== THE PROBLEM ==
The entire listing below is to be written out exactly, minus the pictures.
┌─ PROVIDED MATERIAL
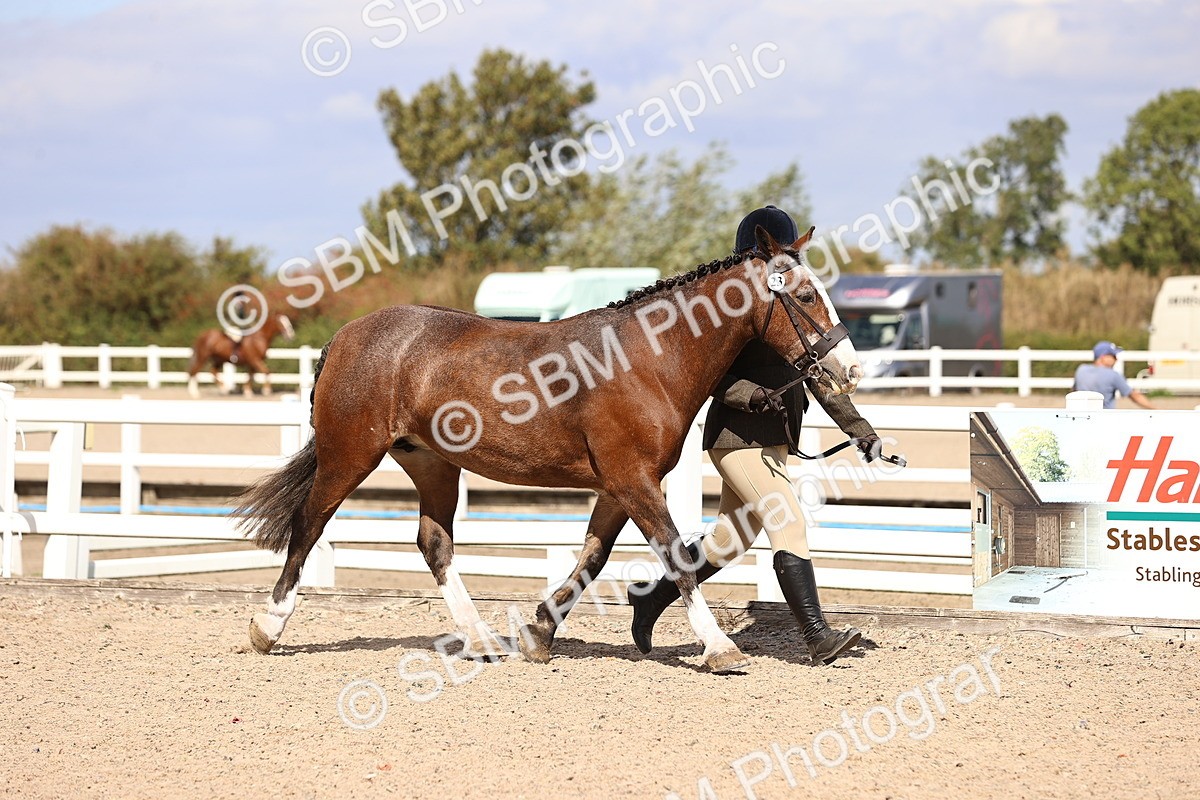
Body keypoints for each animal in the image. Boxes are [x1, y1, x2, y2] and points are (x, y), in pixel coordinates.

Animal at [232, 226, 862, 673]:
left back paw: (483, 639)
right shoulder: (633, 480)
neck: (649, 359)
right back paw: (268, 627)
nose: (850, 369)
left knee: (434, 544)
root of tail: (345, 336)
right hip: (349, 455)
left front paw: (538, 633)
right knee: (309, 524)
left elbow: (593, 559)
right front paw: (719, 648)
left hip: (432, 464)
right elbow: (676, 557)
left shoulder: (619, 486)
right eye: (807, 294)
└─
== RESULT OF THE TASK ==
Body keypoints for each animal in the image. Boxes are [x1, y1, x2, y2] and points are (x, y), in pixel coordinates.

Animal at [232, 226, 862, 673]:
left back paw: (483, 639)
right shoulder: (633, 480)
neck: (649, 359)
right back paw: (268, 627)
nose: (850, 369)
left knee: (434, 544)
root of tail: (345, 336)
right hip: (349, 455)
left front paw: (538, 633)
right knee: (309, 524)
left elbow: (593, 559)
right front paw: (719, 648)
left hip: (432, 464)
right elbow: (676, 557)
left shoulder: (619, 486)
right eye: (807, 294)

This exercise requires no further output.